Hundreds of naked men and women painted head to toe in white stood in a stretch of desert near the Dead Sea this week, as part of the latest installation by American photographer Spencer Tunick.
“The Dead Sea is disappearing,” said Tunick. “We need to find a way to sustain the level or to bring freshwater into the Dead Sea, but at the same time, keep all countries surrounding with water. Water is life.”
Tunick’s latest project, his third photographic installation in the Dead Sea, is part of the inauguration of the Dead Sea Museum of Art in the southern Israeli town of Arad.
According to Tunick’s collaborator and the museum’s founder, Ari Fruchter, the artist’s past installations in 2011 and 2016 respectively were focused on raising awareness to the plight of the Dead Sea as well the beauty of the area, while the latest effort looks to the future.

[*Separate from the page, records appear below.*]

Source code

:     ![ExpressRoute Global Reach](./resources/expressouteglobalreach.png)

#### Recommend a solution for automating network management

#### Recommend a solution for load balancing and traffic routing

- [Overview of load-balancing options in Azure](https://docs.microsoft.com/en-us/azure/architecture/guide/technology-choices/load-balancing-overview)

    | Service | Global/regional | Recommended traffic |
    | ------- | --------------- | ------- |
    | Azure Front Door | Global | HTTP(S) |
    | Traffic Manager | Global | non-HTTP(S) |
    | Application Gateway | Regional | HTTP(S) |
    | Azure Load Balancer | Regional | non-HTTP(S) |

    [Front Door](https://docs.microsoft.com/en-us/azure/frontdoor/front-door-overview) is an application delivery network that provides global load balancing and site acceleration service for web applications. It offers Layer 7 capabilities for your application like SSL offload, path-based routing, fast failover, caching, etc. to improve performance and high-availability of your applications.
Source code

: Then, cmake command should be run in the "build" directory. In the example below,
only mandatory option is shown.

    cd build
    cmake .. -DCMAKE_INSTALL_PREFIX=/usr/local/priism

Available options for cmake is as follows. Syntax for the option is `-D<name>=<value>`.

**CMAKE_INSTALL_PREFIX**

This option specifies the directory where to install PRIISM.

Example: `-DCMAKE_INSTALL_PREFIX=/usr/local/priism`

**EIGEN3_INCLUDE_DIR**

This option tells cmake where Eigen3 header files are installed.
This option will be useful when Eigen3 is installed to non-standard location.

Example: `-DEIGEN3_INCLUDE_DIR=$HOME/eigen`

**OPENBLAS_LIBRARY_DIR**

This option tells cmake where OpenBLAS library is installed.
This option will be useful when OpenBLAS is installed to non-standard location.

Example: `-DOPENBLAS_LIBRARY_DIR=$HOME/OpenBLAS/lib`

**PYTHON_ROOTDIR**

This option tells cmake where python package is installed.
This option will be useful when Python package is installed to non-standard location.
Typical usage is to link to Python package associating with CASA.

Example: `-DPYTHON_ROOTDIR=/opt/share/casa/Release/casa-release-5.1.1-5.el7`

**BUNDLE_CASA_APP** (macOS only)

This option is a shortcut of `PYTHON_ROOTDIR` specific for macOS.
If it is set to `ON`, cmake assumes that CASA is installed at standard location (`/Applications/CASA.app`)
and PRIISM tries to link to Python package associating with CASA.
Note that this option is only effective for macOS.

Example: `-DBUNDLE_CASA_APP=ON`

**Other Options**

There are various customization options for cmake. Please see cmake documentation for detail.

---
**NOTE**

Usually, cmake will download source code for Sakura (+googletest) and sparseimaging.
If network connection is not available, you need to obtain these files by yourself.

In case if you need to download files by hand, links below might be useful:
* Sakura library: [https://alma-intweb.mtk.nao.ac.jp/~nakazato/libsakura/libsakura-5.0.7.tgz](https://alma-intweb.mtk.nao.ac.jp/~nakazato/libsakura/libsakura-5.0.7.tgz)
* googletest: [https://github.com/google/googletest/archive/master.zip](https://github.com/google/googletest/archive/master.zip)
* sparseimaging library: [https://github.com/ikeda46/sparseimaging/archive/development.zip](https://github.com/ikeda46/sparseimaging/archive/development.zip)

“The Dead Sea Museum in Arad has come to life thanks to Spencer Tunick,” Fruchter told Breitbart. “He has put Arad on the map as the gateway city to the Dead Sea.”
Some ultra-Orthodox residents of Arad protested the naked installation, but the town’s mayor Nisan Ben Hamo was effusive about the project.
He called Tunick’s presence a “great gift,” CNN reported, and catapulted the town to the same league as Barcelona, Vienna, New York and other locales that have played host to Tunick’s art.
“If it disappears, if we won’t engage now with a plan, how to save this pearl, we will have a problem,” said Ben Hamo. “We all understand that we need a long term plan.”